Unlike odds ratios, rate ratios are collapsible.

If the neg. bin. model is correctly specified, and any dropout is at random, \(\hat{\beta}_{TRT}\) is unbiased for \(\Delta\).

If the model is not correctly specified, the estimator may be biased.

Robust inference for rate ratio \(\Delta\)

At least if follow-up is complete for all patients, unlike negative binomial regression, Rosenblum and van der Laan (2010) showed Poisson regression yields

an unbiased estimator of \(\Delta\)
type 1 error control

even if the model is misspecified, provided one uses sandwich standard errors.

Cox regression

Suppose now \(Y\) is a time-to-event outcome.

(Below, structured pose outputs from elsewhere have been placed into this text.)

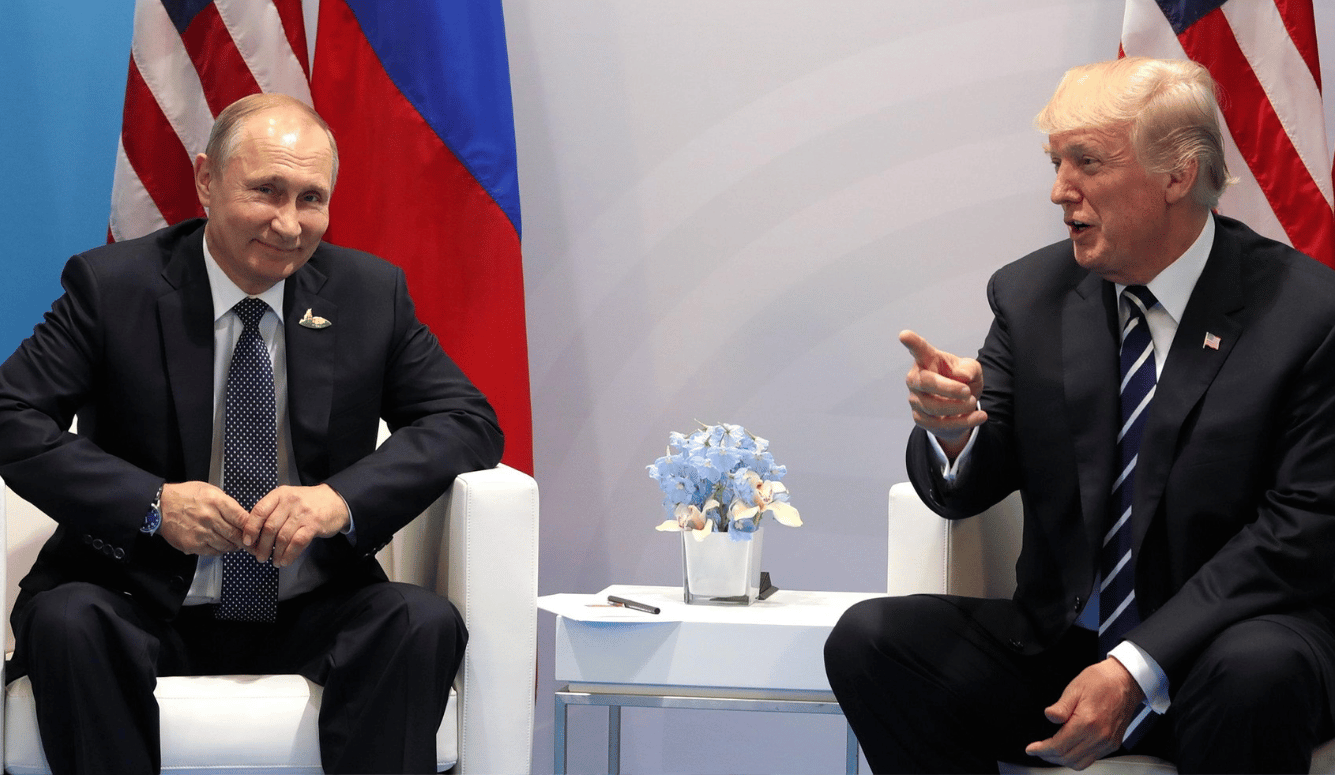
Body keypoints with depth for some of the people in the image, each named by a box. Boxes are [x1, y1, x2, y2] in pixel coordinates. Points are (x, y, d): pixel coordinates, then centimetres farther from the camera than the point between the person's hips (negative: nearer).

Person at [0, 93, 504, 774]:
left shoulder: (370, 293, 4)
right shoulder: (112, 285, -2)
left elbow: (467, 421, 1)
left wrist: (344, 498, -18)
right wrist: (152, 504, -22)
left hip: (309, 614, 2)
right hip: (145, 608, -1)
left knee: (426, 624, -27)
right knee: (65, 623, -33)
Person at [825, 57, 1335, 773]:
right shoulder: (1031, 295, 5)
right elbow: (967, 492, 8)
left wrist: (1139, 668, -22)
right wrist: (952, 427, -19)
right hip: (1056, 649, 4)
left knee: (1257, 672, -38)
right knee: (867, 640, -18)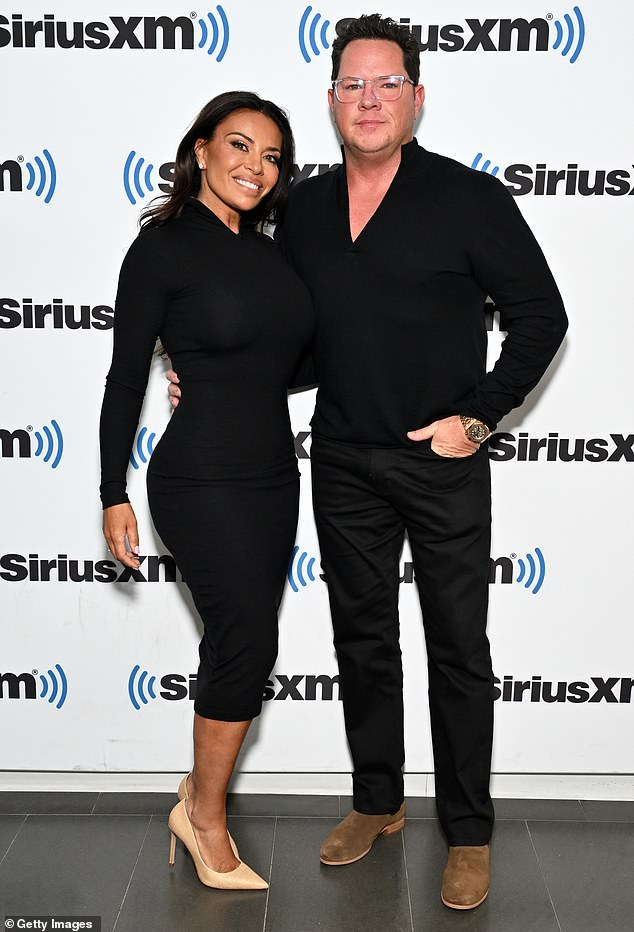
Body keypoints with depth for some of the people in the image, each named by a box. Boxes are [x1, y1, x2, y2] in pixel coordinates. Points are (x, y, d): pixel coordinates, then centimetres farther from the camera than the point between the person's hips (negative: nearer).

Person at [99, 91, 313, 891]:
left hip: (273, 478, 7)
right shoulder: (162, 247, -7)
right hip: (202, 483, -7)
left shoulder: (268, 252, 11)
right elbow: (125, 379, -7)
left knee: (236, 644, 12)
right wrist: (114, 495, -8)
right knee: (249, 641, -5)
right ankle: (207, 818, 16)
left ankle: (200, 798, 30)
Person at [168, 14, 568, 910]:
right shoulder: (304, 208, 6)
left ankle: (468, 835, 22)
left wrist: (479, 416, -10)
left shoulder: (467, 197, -7)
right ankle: (378, 802, 35)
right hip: (344, 463, 5)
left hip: (442, 462, -4)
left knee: (457, 650, 6)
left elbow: (540, 315, -4)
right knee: (362, 639, 16)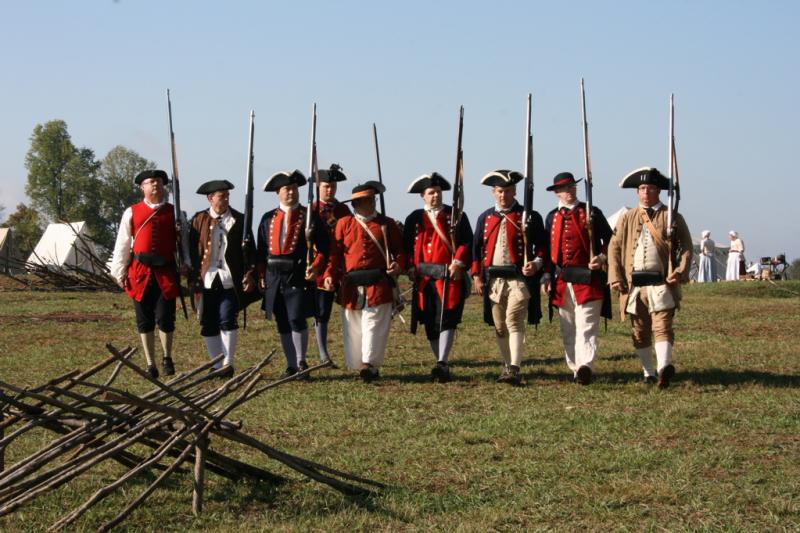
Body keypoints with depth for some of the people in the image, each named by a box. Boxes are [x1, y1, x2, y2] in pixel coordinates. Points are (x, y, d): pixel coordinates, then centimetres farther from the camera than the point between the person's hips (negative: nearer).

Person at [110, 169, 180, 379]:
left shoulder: (174, 213, 7)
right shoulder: (132, 213, 7)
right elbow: (123, 243, 8)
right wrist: (120, 271, 4)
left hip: (166, 273, -1)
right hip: (140, 272, 1)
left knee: (165, 319, -3)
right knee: (144, 321, 5)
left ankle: (167, 357, 20)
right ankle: (150, 364, 15)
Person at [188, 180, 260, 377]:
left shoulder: (239, 220, 6)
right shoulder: (199, 220, 6)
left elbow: (249, 250, 7)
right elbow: (192, 251, 5)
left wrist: (250, 274, -3)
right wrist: (194, 280, -1)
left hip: (230, 280, -1)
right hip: (206, 280, 2)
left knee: (227, 321, -12)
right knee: (208, 324, 5)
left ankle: (228, 363, -4)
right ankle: (217, 365, 15)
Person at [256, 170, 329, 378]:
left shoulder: (309, 217, 1)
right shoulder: (268, 219, 13)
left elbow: (323, 247, -2)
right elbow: (261, 250, 16)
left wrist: (316, 267, -17)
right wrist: (262, 275, 8)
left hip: (299, 277, -4)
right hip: (274, 278, 4)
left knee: (297, 320, -13)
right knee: (283, 325, 7)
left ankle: (301, 361, 2)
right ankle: (291, 365, 15)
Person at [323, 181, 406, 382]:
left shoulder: (387, 224, 12)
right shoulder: (344, 223, 11)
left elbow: (400, 250, 12)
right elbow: (335, 252, 8)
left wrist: (398, 264, -9)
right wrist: (330, 275, -6)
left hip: (379, 284, -1)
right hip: (351, 286, 1)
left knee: (374, 324, -10)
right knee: (353, 328, 3)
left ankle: (370, 364, -15)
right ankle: (359, 365, 11)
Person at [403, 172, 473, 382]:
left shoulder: (456, 216, 5)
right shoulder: (414, 219, 12)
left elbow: (467, 241, -1)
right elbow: (407, 246, 13)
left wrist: (458, 263, -14)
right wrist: (411, 268, 0)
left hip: (450, 277, -3)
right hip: (424, 279, 4)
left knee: (446, 320, -14)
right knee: (430, 324, 7)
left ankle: (442, 364, -19)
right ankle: (442, 366, 17)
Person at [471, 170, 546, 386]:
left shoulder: (529, 217, 2)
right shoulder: (485, 218, 13)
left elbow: (542, 245, 3)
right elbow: (476, 248, 15)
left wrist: (537, 263, -15)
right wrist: (477, 276, 7)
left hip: (519, 277, -4)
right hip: (493, 279, 4)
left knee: (514, 322, -15)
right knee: (499, 326, 9)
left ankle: (514, 369, -20)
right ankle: (507, 365, 21)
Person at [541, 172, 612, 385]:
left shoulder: (592, 213, 4)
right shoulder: (552, 217, 13)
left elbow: (610, 240, 7)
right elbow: (547, 249, 17)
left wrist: (602, 258, -11)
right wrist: (546, 277, 10)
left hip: (588, 279, -4)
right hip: (561, 282, 4)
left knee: (586, 326, -13)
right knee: (568, 329, 7)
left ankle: (585, 366, -25)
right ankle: (576, 370, 13)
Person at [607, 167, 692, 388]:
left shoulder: (672, 218, 7)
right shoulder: (627, 218, 14)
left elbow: (686, 247, 5)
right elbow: (614, 247, 11)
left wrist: (680, 272, -11)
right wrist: (615, 277, -1)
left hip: (661, 283, -3)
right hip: (634, 284, 3)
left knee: (662, 327, -16)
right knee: (639, 331, 7)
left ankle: (664, 367, -30)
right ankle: (649, 373, 16)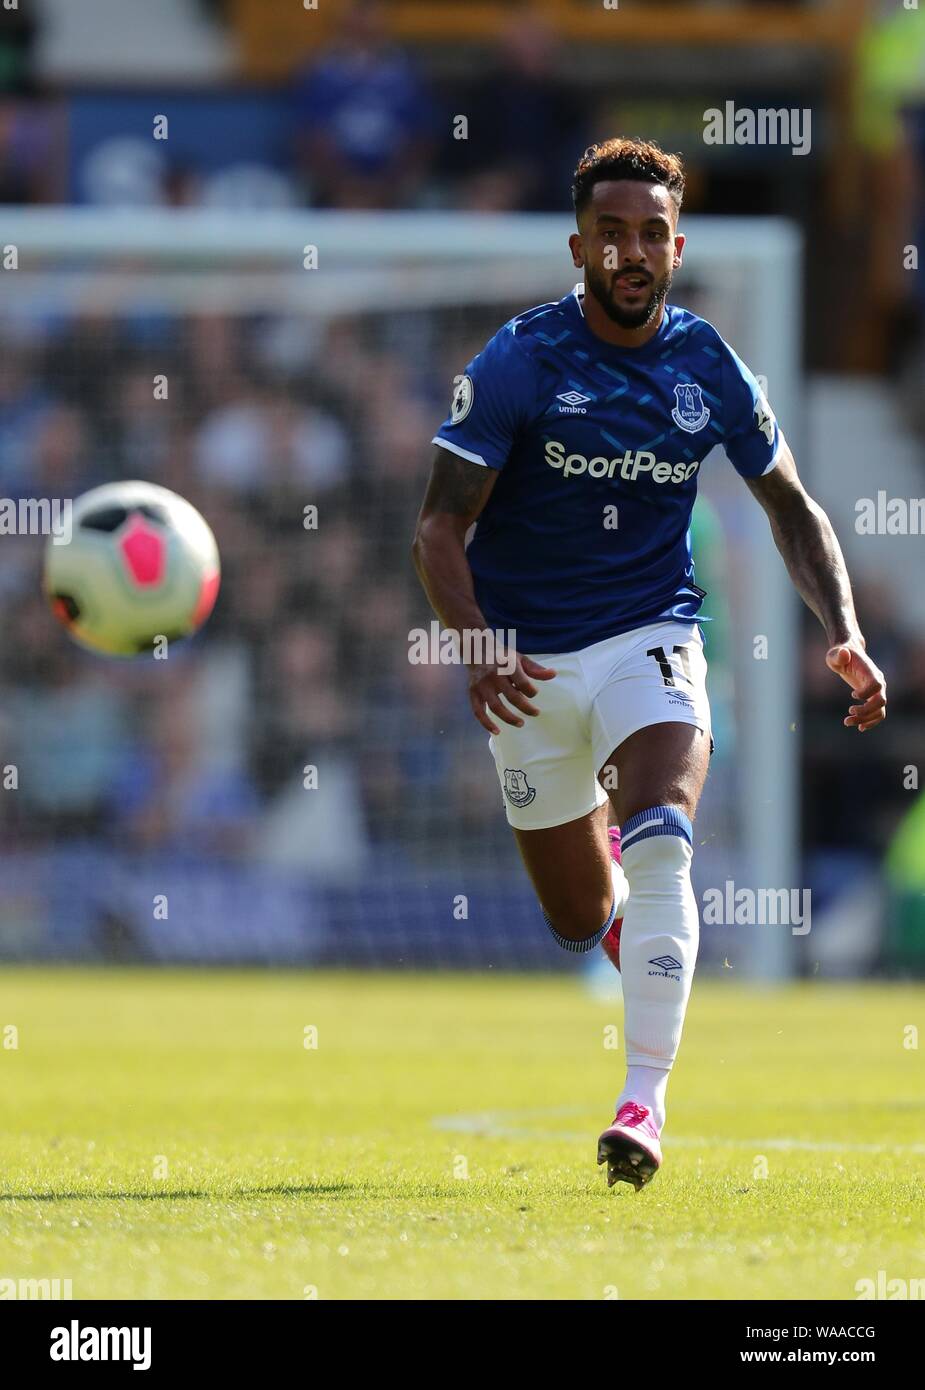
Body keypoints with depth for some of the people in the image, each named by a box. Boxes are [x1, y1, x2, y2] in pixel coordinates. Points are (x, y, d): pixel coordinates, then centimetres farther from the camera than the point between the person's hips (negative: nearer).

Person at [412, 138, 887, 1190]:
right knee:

The Cox model with only treatment as covariate assumes proportional hazards for treatment effect.

No model-free population summary measure corresponds to the quantity targeted by the Cox model.

With additional covariates, we have additionally, as per the logistic case, non-collapsibility of the hazard ratio.

Model-based vs. model-free estimands

Arguments for and against model-based estimands

For

Long established familiarity and acceptance among various stakeholders.
When the modelling assumptions hold, the model offers a (relatively) simple description of how the treatment and other covariates influence outcome.
When they are effects conditional on prognostic baseline covariates, some argue they are more patient relevant and more transportable outside of the trial population (Harrell 2021).

Against

Model assumptions may not hold, and in advance of seeing the data, we can’t tell if they will.
If the assumptions do not hold, estimate and inference is (arguably) difficult to interpret

Traditional (parametric) model-based statistical inference

Reproduced with permission from ‘Targeted Learning’ by van der Laan and Rose, 2011, Springer

Arguments in favour of model-free effect estimands in trials

Clear separation between
- specification of scientific question / target of inference
- statistical estimation methods and assumptions.
Their meaning and value is not contingent on validity of statistical assumptions, which may or may not turn out to hold.
At least if data are complete, as a consequence of randomisation we can use estimators which are guaranteed to be unbiased (i.e. unbiasedness is not contingent on statistical modelling assumptions holding).

Conclusions and implications

Conclusions

Defining estimands within a (semi)parametric model is not compatible with the E9 estimand addendum’s requirements:
- for the estimand to be a population summary measure,
- to define the estimand before the statistical estimator.
There are strong arguments in favour of use of model-free estimands in trials, and indeed more generally in statistics (Vansteelandt and Duke 2022).

Implications

If we were to only use model-free estimands in trials, what would this mean?

For binary outcomes, no more use of conditional odds ratios for treatment effect from logistic regression.
Instead, use of other measures such as marginal odds ratio, risk ratio, risk difference.
Important to note these can be estimated exploiting baseline covariates for improved precision (see FDA covariate adjustment guidance).
For time-to-event outcomes, hazard ratios no longer used.
Instead, use alternatives such as RMST and differences in survival probability at landmark times.